“Si è trattato di un voto di speranza straordinario, non di un referendum sul governo”. Sono le parole del presidente del Consiglio, Matteo Renzi, nella conferenza stampa sul dopo voto all’indomani delle elezioni europee. E ha aggiunto il premier: “Qualcuno mi ha rinfacciato che ho festeggiato poco, ma preferisco mantenere il senso della realtà. Ora non c’è più tempo per rinviare le riforme, non ci sono più alibi. Vogliamo arrivare al 1° luglio con umiltà, responsabilità e precisione”. Parole che rendono bene il senso che la vera sfida per Renzi sia iniziata ieri mattina.

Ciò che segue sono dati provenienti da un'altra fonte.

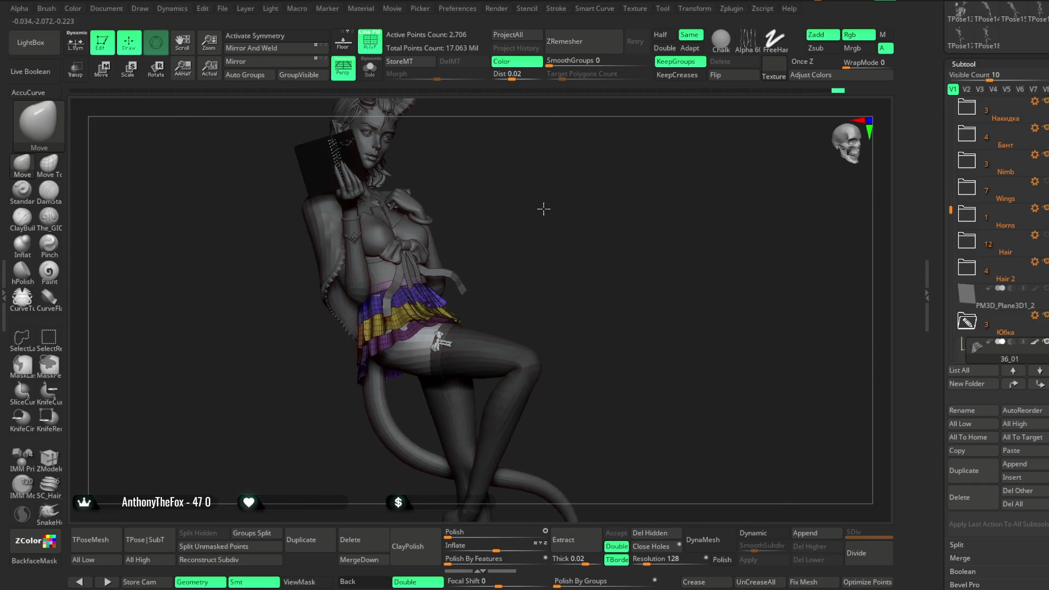
Step: Switch to Move Topological at Draw Size about 39 and isolate the 408-point purple skirt tier
scroll(546, 213, "up", 3)
key("space")
left_click_drag(525, 252, 538, 252)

Come commenta Antonio Polito, editorialista del Corriere della Sera, “molti degli elettori del Pd alle Europee sono il popolo delle partite Iva e i piccoli imprenditori del Nord Italia. Finora Renzi ha dimostrato di essere un leader, adesso si vedrà se è anche uno statista”.



Qual è l’identikit degli 11 milioni di italiani che hanno votato per il Pd?

Il risultato storico che emerge da questo voto consiste proprio nel fatto che stavolta gli identikit tradizionali sono del tutto stravolti. Renzi ha sfondato per la prima volta nella storia della sinistra italiana i recinti sociali ed elettorali che l’hanno sempre contenuta. Ha superato quel terzo dei voti che la sinistra ha sempre rappresentato anche nei migliori momenti. Renzi ha fatto irruzione nel campo avversario, e ciò vuol dire che si è rotta la barriera che nella Seconda Repubblica ha tenuto separato l’elettorato di centrodestra da quello di centrosinistra. Il Pd ha ottenuto una percentuale superiore nel Nord produttivo delle partite Iva, rispetto al Sud dell’assistenzialismo statale. Nei voti di Renzi c’è dunque un elettorato che non è più quello tradizionale della sinistra.



Il Pd al 40% è veramente paragonabile alla Dc?

Da un punto di vista numerico sicuramente sì. Sia pure su basi elettorali molto più ampie, perché ieri l’affluenza è stata del 55,5%, l’ultima volta che un partito ha superato il 40% è stata la Dc di Fanfani nel 1958. Lo stesso tratto “rottamatore” di Renzi richiama molto Fanfani, il grande innovatore della Dc nonché l’inventore del centrosinistra. In più c’è una certa similitudine nel fatto che anche il Pd ha assunto le caratteristiche di un partito interclassista, che ha occupato il centro dell’elettorato come faceva la Dc. E soprattutto si trova a interagire con un sistema politico molto frammentato in cui il primo avversario, l’M5S, non ha la possibilità di coalizzarsi per andare al governo, esattamente come succedeva al Pci ai tempi della Dc. Anche in questo caso abbiamo una centralità del Pd data anche dal fatto che i suoi avversari non sono in grado di insidiarne il carattere maggioritario.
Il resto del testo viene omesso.